Communist Party secretary and publisher at People’s Education Press, Huang Qiang, was given a severe warning and sentence, as was Tian Huisheng, director of the ministry’s national textbook department, according to South China Morning Mail.
The ministry fired two other officials who worked on the textbook and issued disciplinary sentences against 17 officials from the publisher and five from the ministry.
China’s Ministry of Education has punished 27 officials for illustrations in primary school math books, and in a statement published Monday, the ministry said the illustrations were “problematic,” “not uplifting” and that they did not meet the “basic requirements of moral education.” upbringing’. .’
Peoples Education Press apologized in May after criticism from social media that the illustrations were “ugly” and “sexually suggestive.”
China ordered a nationwide review of the textbooks after online users complained that the characters in the textbook were ugly, had small eyes, which could be perceived as racist, that the illustrations appeared to show children’s genitals and that the children’s clothing style wore with patterns like stars and frills was secretly pro-American.
In a statement released Monday, the ministry said the illustrations were “problematic” and “not uplifting” and that they did not meet the “basic requirements of moral education.”
The Ministry of Education said the images featured were not up to standards
‘The overall style doesn’t match the aesthetic taste of the audience. Some of the characters in the illustrations are ugly and ill-tempered and do not represent the children of our country well,” the statement said. South China Morning Mail.

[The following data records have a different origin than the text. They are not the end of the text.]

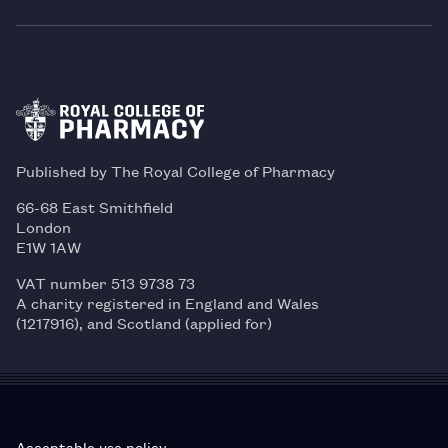
Published by The Royal College of Pharmacy
66-68 East Smithfield
London
E1W 1AW
VAT number 513 9738 73
A charity registered in England and Wales
(1217916), and Scotland (applied for)
Acceptable use policy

The ministry said it would strengthen party leadership in developing teaching materials to ensure they adhere to the “correct political direction and values.”
The statement also said the ministry’s national textbooks department lacked sufficient guidance and supervision, but criticized the publisher for not strictly following protocol in reviewing the textbooks.
The Ministry of Education will now conduct a comprehensive assessment of 2,500 primary and secondary school textbooks, teaching materials and lectures.
In recent years, Beijing has tightened control over textbooks and curricula going to primary and secondary schools to ensure they align with the party’s ideology.
A fourth-grade, second-part math textbook pictured above shows an image of one of the controversial illustrations.
The ministry issued a statement blaming a lack of adequate guidance and supervision for the illustrations.
The Central Academy of Fine Arts in Beijing will illustrate the new textbooks that will be released in the fall.
The government has banned the use of textbooks from foreign publishers and has ordered a new set of standard texts for teaching Chinese language, history and politics.
People’s Education Press ordered illustrations for the new textbooks, which will be created by a team from Beijing’s Central Academy of Fine Arts. So far, they have received positive response from social media.
“Beautifully drawn and much better than the last,” wrote one commenter on Weibo, China’s heavily censored equivalent of Twitter.
Another said, “This is what schoolbook illustrations should look like.”
The ministry announced they would be ready for the fall semester next month.